*** Study material ***
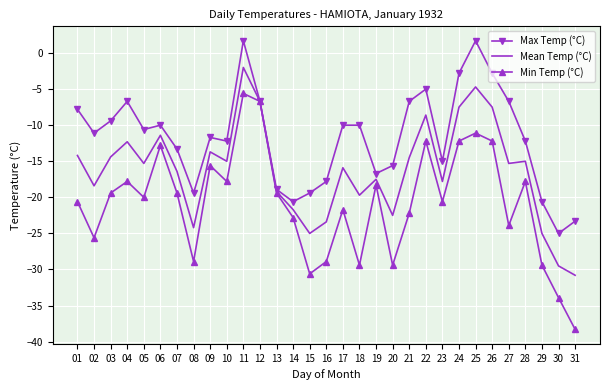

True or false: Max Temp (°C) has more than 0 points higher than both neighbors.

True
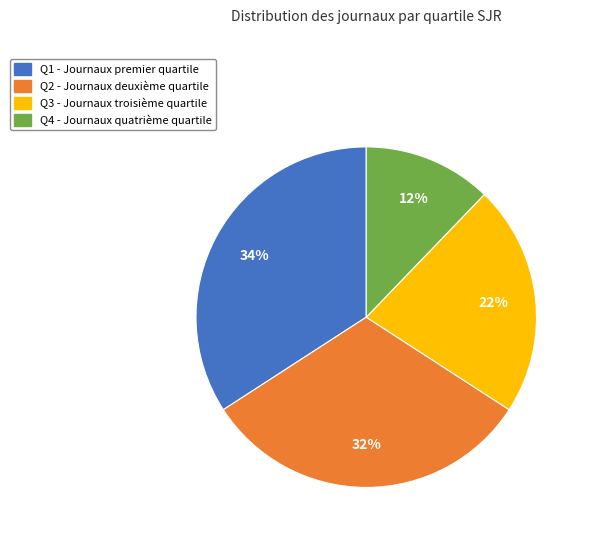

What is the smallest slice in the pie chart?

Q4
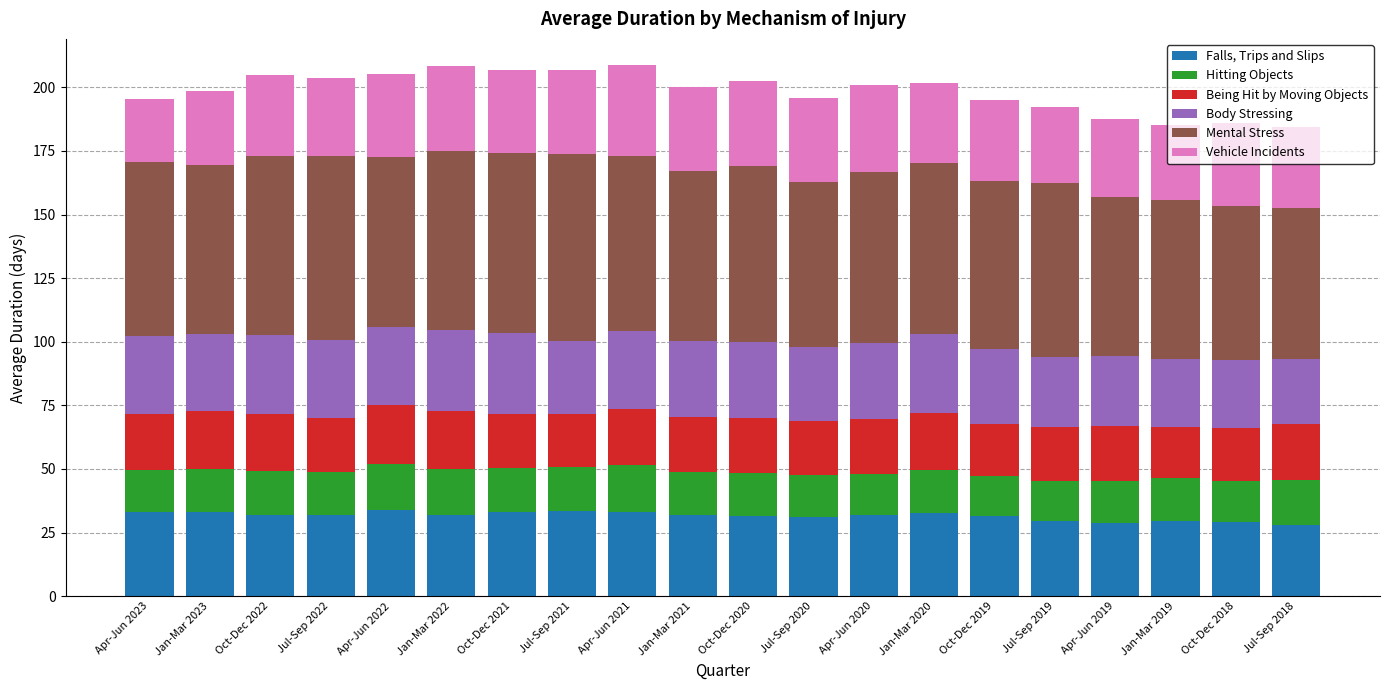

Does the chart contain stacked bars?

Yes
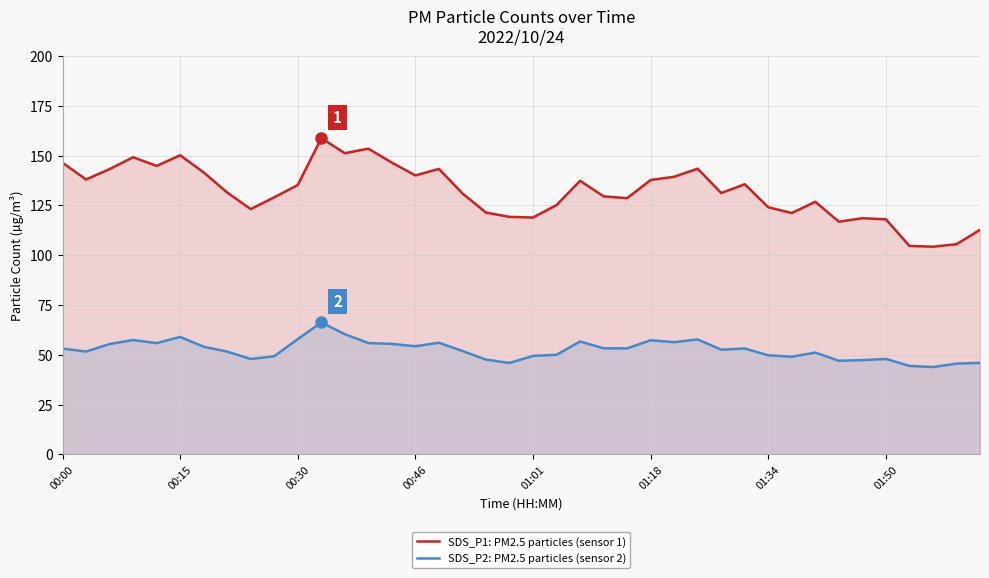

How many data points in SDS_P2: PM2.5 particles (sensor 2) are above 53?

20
*** End of Study material ***
● Your task
Copy out the text of the records word for word, leaving out the pictures.

● Exercise answer
True or false: Max Temp (°C) has more than 0 points higher than both neighbors.

True

What is the smallest slice in the pie chart?

Q4

Does the chart contain stacked bars?

Yes

How many data points in SDS_P2: PM2.5 particles (sensor 2) are above 53?

20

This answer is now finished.